Le 30 Septembre 1458, après qu'il a définitivement perdu son diocèse, N. de Cues rentre à Rome. Il écrit le De mathematica perfectione dans lequel il change de position : renonçant à déterminer exactement l'égalité de la droite et de la courbe, il recourt à l'intuition. N. de Cues considérait cet ouvrage comme son meilleur traité mathématique. La fin présente une accumulation d'opérations réalisables par la coïncidence des opposés et laisse croire ainsi au triomphe de cette méthode.
En 1458, il compose le De Beryllo. Comme pour le De Visione Dei, il s'appuie sur une métaphore. Le béryl est une pierre translucide avec laquelle on peut fabriquer des lunettes. N. de Cues imagine un béryl pour l'intelligence, une sorte de loupe mentale comme moyen d'atteindre la vérité invisible. C'est un traité de la connaissance, dans lequel il réexamine des notions comme l'unité, le point, la divisibilité, le minimum, en discutant les principes du platonisme et de l'aristotélisme à la lumière de son propre principe de la coïncidence des opposés.
Le 11 Janvier 1459, il est nommé vicaire général de Rome par le nouveau pape Pie II. Néanmoins, le conflit avec le duc Sigismond n'est pas clos. 

En Janvier 1460, N. de Cues doit retourner à Brixen pour réaffirmer son autorité.
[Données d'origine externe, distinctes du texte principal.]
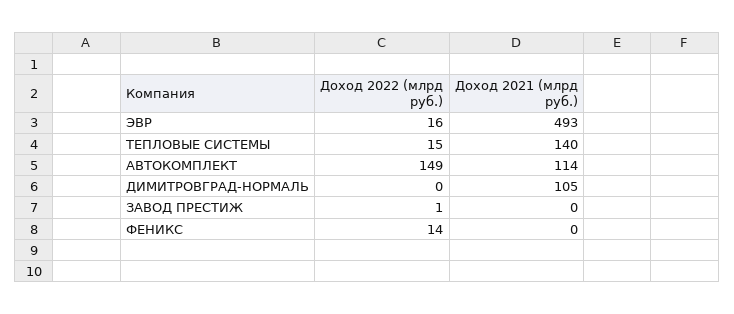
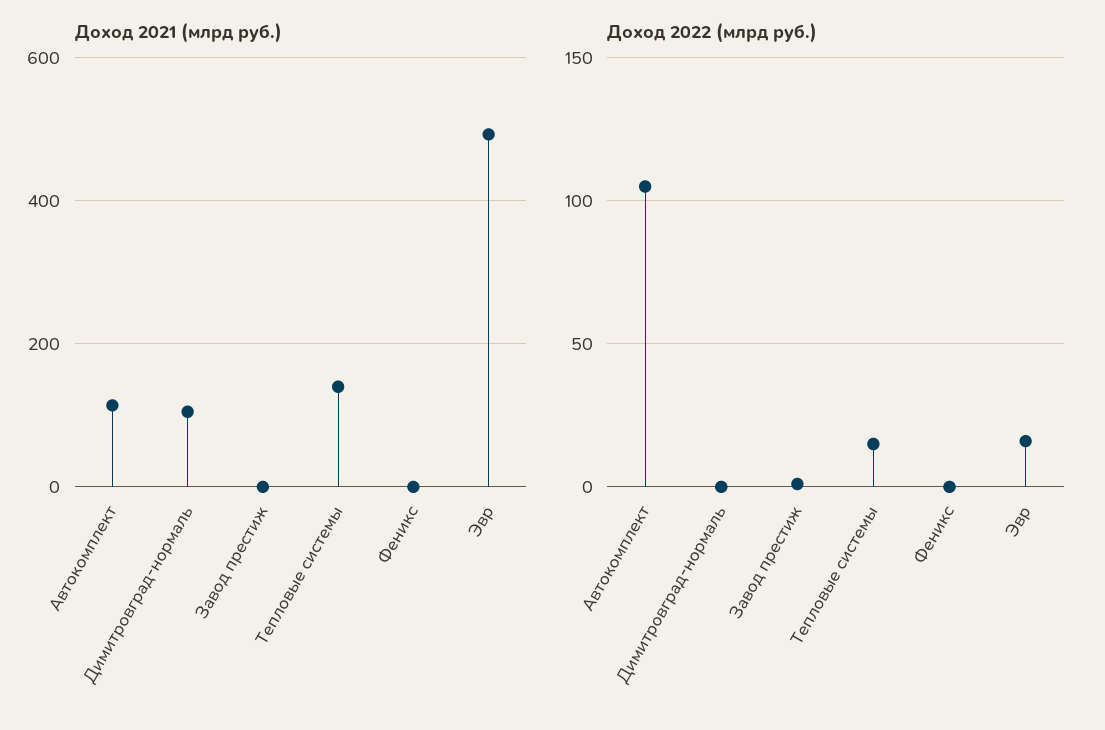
Доход 2022 (млрд руб.), АВТОКОМПЛЕКТ: 149 -> 105
Доход 2022 (млрд руб.), ФЕНИКС: 14 -> 0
Malheureusement, il est à nouveau attaqué par une armée de 500 cavaliers et 3000 fantassins. Il se réfugie en Avril à Andratz, mais doit rapidement se rendre; sous la contrainte, il signe un traité par lequel il renonce à sa juridiction temporelle, abandonne les châteaux attachés à l'évêché, annule ses décrets, paie une rançon, etc. Sitôt libéré, N. de Cues récuse ce traité arraché de force et rentre à Rome. 

Il écrit en 1462 un nouveau dialogue entre platoniciens et aristotéliciens, le De non aliud afin de définir une nouvelle conception de Dieu comme " non-autre ". Il ne quittera plus Rome jusqu'à sa mort, le 11 Août 1464.

Monument en mémoire du Cusain dans l'église Saint-Pierre aux liens, à Rome

La biographie la plus complète de N. de Cues :

Meuthen, Erick et Hallauer, Hermann,  Acta Cusana, Quellen zu Lebengeschichte des Nikolaus von Kues, 3 vol. , Hamburg, Felix Meiner, 1996.